» **Testo estratto**
Nel mirino anche i locali dell’associazione islamica: chieste verifiche su destinazione d’uso e norme igienico‑sanitarie
In viale Ungheria la misura è colma. I residenti, esasperati da mesi di insicurezza, bivacchi, rifiuti e disturbo notturno, hanno deciso di rompere gli indugi e rivolgersi direttamente alle istituzioni comunali e alle forze dell’ordine. Una protesta che non è più solo civile: è politica, perché chi vive nel quartiere denuncia una assenza strutturale di controllo e una gestione amministrativa giudicata “troppo timida” di fronte a un degrado che avanza.
Al centro delle segnalazioni c’è anche un immobile utilizzato da una associazione islamica, su cui il comitato chiede verifiche immediate: destinazione d’uso, rispetto delle norme urbanistiche, condizioni igienico‑sanitarie, flussi di persone. Tutto da chiarire, tutto da controllare. I residenti non parlano di opinioni: parlano di atti, regolamenti, responsabilità pubbliche.

Dati raccolti
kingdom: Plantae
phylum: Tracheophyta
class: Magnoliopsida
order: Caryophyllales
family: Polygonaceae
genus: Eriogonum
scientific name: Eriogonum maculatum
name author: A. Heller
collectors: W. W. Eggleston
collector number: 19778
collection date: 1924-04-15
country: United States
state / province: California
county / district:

» **Problema A**
Secondo il testo sulla protesta in viale Ungheria, a chi hanno deciso di rivolgersi i residenti?
» **Problema B**
Riassumi in due frasi il testo sulla protesta in viale Ungheria.
» **Problema C**
Porta avanti il testo sulla protesta in viale Ungheria, riprendendo dopo l'ultima frase.

» **Risposta scritta A**
Direttamente alle istituzioni comunali e alle forze dell'ordine.

» **Risposta scritta B**
In viale Ungheria i residenti, stanchi da mesi di insicurezza, bivacchi, rifiuti e disturbo notturno, si sono rivolti alle istituzioni comunali e alle forze dell'ordine, denunciando una mancanza di controllo e una gestione giudicata troppo timida. Il comitato chiede anche verifiche immediate su un immobile usato da un'associazione islamica, dalla destinazione d'uso al rispetto delle norme urbanistiche, dalle condizioni igienico-sanitarie ai flussi di persone.

» **Risposta scritta C**
La critica politica è netta: “Il Comune non può limitarsi a osservare. Serve una linea chiara, serve far rispettare le regole, serve presenza sul territorio”. Una richiesta che suona come un ultimatum: più vigilanza, più trasparenza, più coraggio amministrativo.
Il quartiere non vuole diventare l’ennesima zona grigia della città. E ora chiede alla politica di dimostrare che la parola sicurezza non è solo uno slogan da campagna elettorale, ma un impegno quotidiano verso chi in viale Ungheria ci vive davvero.